Introducing Relativity
- First edition cover
- Author: Bruce Bassett
- Illustrator: Ralph Edney
- Language: English
- Series: Introducing...
- Subject: Relativity Albert Einstein
- Publisher: Icon Books (UK) Totem Books (US)
- Publication date: 2002
- Publication place: United Kingdom
- Media type: Print
- ISBN: 1840463724

= Introducing Relativity =

2002 graphic study guide to relativity theory by Bruce Bassett

Introducing Relativity is a 2002 graphic study guide to the theory of relativity and Albert Einstein written by Bruce Bassett and illustrated by Ralph Edney. The volume is, according to the publisher's website, "a superlative, fascinating graphic account of Einstein's strange world," which, "plots a visually accessible course through the thought experiments that have given shape to contemporary physics."

"The authors cover everything from time dilation to black holes, string theory to dark energy," confirms Sky at Night Magazine reviewer Professor Nigel Henbest, and, "the going sometimes gets tough." However, "help is at hand," according to New Scientist reviewer Marcus Chown, "to get our heads around stretchy time, shrinking space, black holes, wormholes and the rest."

==Publication history==
This volume was originally published in the UK by Icon Books and in the US by Totem Books in 2002, and subsequently republished with different covers and the subtitle, A Graphic Guide.

Selected editions:
- "Introducing Relativity" (2002)
- "Introducing Relativity" (2006)
- "Introducing Relativity: A Graphic Guide" (2012)

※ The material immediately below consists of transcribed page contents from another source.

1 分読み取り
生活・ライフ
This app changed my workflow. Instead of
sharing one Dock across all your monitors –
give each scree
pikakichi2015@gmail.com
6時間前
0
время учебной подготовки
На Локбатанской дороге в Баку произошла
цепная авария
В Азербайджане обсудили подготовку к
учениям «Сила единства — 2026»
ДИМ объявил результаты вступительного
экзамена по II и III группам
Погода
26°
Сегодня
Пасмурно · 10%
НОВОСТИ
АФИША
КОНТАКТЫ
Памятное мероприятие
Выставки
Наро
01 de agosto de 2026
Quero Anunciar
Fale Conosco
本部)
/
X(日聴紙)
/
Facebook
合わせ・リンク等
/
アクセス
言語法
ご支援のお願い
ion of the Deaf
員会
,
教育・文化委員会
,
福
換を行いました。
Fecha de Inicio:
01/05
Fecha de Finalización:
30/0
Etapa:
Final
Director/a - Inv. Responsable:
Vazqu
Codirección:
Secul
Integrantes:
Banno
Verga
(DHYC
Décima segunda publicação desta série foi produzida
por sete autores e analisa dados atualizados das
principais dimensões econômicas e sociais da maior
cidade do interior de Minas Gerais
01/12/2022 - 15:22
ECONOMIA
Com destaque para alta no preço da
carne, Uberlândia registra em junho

Related volumes in the series:
- Schwartz, Joseph (1992). "Einstein for Beginners"
- Rankin, William (1993). "Newton for Beginners"
- Felix, Pirani (1993). "The Universe for Beginners"
- McEvoy, J.P. (1995). "Stephen Hawking for Beginners"
- McEvoy, J.P. (1996). "Quantum Theory for Beginners"
- Callender, Craig (2001). "Introducing Time"
- Clegg, Brian (2012). "Introducing Infinity"
- Whyntie, Tom (2013). "Introducing Particle Physics"

==Reception==
Marcus Chown, writing in New Scientist, describes the volume as, "a very attractive illustrated guide to arguably the greatest ever achievement by a single human mind," which, according to Professor Nigel Henbest, writing in Sky at Night Magazine, "has all the answers you need." Science writer Brian Clegg, author of Introducing Infinity (2012) in the same series, however finds the book, "good on content, not so good on bringing it down to the right level."

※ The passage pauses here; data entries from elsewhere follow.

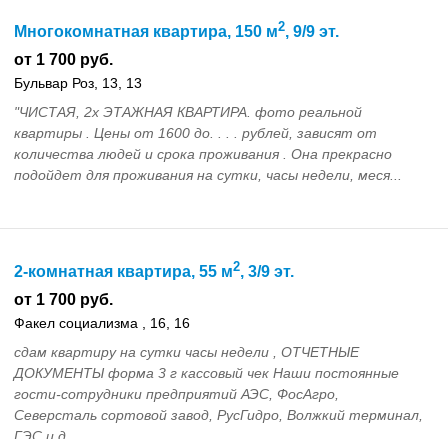
2
Многокомнатная квартира, 150 м
, 9/9 эт.
от 1 700 руб.
Бульвар Роз, 13, 13
"ЧИСТАЯ, 2х ЭТАЖНАЯ КВАРТИРА. фото реальной
квартиры . Цены от 1600 до. . . . рублей, зависят от
количества людей и срока проживания . Она прекрасно
подойдет для проживания на сутки, часы недели, меся...
2
2-комнатная квартира, 55 м
, 3/9 эт.
от 1 700 руб.
Факел социализма , 16, 16
сдам квартиру на сутки часы недели , ОТЧЕТНЫЕ
ДОКУМЕНТЫ форма 3 г кассовый чек Наши постоянные
гости-сотрудники предприятий АЭС, ФосАгро,
Северсталь сортовой завод, РусГидро, Волжкий терминал,
ГЭС и д...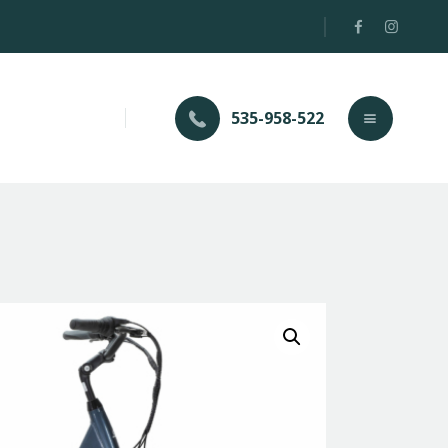
535-958-522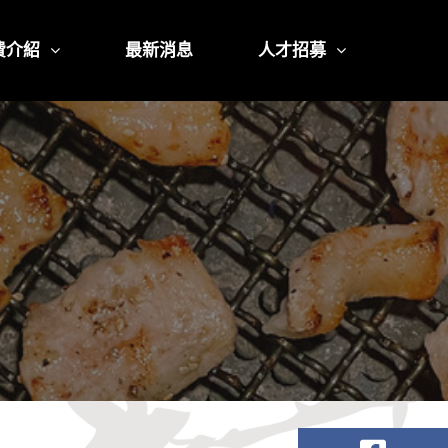
費介紹
最新消息
人才招募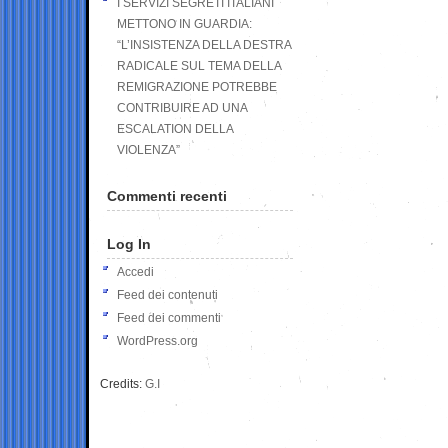
I SERVIZI SEGRETI ITALIANI
METTONO IN GUARDIA:
“L’INSISTENZA DELLA DESTRA
RADICALE SUL TEMA DELLA
REMIGRAZIONE POTREBBE
CONTRIBUIRE AD UNA
ESCALATION DELLA
VIOLENZA”
Commenti recenti
Log In
Accedi
Feed dei contenuti
Feed dei commenti
WordPress.org
Credits:
G.I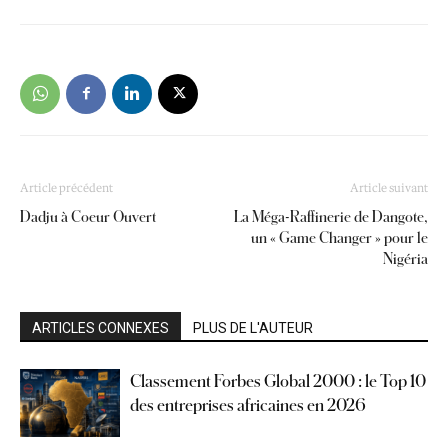
Article précédent
Article suivant
Dadju à Coeur Ouvert
La Méga-Raffinerie de Dangote,
un « Game Changer » pour le
Nigéria
ARTICLES CONNEXES
PLUS DE L'AUTEUR
Classement Forbes Global 2000 : le Top 10
des entreprises africaines en 2026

"Cosmologist Bruce Bassett and mathematician-cartoonist Ralph Edney are awe-inspiring," according to Henbest, "in their attempts at a popular explanation of one of the most daunting areas of science." Chown states that the "remarkable amount of material," touched on by the writers goes, "from inertia to the theory of inflation; from singularity theorems to superstring theory; from unification to accelerating universes." However, Clegg speculates that Bassett's background as a lecturer in cosmology lecturer, "is reflected in the fact there is rather more cosmology in this book than a pure explanation of relativity would require," and in that it, "is much stronger on the theory than the history."

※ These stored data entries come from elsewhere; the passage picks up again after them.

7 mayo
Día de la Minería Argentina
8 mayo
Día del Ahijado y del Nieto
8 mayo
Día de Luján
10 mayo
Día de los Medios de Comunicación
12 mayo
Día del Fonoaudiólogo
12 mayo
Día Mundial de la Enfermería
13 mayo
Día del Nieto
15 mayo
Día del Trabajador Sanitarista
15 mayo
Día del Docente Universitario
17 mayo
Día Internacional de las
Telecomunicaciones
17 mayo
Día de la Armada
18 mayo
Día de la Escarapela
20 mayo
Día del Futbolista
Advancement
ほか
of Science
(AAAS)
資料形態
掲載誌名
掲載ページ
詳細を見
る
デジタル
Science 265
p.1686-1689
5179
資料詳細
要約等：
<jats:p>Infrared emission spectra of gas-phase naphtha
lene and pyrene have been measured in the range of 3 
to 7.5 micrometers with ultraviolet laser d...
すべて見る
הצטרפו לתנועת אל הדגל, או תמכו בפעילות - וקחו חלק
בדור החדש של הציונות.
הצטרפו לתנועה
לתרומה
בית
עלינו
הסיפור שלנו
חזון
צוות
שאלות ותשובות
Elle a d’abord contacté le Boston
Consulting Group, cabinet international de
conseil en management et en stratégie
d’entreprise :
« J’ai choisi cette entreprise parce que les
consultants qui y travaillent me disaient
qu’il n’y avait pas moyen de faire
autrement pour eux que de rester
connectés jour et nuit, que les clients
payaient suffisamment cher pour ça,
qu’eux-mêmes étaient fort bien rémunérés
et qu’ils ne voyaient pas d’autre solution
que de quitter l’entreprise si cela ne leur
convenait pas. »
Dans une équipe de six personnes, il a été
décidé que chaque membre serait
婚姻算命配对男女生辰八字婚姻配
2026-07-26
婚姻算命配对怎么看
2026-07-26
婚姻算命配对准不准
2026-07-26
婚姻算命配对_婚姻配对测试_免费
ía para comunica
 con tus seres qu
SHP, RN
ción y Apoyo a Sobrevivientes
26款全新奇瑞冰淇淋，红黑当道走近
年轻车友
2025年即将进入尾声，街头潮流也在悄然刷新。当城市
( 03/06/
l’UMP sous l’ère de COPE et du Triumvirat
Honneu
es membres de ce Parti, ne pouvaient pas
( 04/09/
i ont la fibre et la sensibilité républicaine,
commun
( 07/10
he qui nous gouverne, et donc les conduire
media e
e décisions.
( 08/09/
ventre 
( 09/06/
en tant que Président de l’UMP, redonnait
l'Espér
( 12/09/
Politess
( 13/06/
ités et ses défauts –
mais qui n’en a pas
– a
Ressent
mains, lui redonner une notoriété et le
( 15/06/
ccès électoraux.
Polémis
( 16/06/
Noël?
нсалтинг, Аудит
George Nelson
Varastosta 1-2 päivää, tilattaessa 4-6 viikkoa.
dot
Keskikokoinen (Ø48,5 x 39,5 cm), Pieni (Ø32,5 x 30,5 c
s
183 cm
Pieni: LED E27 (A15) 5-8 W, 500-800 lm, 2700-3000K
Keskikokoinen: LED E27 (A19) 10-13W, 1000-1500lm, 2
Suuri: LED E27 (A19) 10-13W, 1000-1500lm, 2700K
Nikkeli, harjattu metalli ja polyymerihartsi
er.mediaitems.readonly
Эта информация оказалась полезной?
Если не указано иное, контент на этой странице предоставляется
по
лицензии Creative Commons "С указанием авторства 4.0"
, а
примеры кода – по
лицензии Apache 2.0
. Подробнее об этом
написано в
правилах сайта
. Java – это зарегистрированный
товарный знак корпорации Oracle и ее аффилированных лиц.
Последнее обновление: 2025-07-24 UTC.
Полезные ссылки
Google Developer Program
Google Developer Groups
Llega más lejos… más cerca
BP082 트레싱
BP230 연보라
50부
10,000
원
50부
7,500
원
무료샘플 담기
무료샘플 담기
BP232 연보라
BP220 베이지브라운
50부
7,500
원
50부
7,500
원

"Unfortunately for a book that appears to be aimed at the absolute beginner," states Clegg, "there are parts that are roughly equivalent to material in the first year of a degree course." "It helps if you have a passing familiarity with some of the concepts," agrees Chown, and, "you'd probably need A-level physics to absorb all of the concepts fully," confirms Henbest.

"Overall," concludes Clegg, "it's a noble attempt, with much (much) more meat in it than the companion Introducing Chaos book - but it would need more historical perspective and less inclination to jump to soon into formulae if it were to appeal to its target audience." Nonetheless, according to Henbest, "the format means it's an easy book to dip into, making cutting-edge science available to everyone," and according to Chown, "anyone with an enquiring mind is bound to take away something as they dip in and out of this highly entertaining book."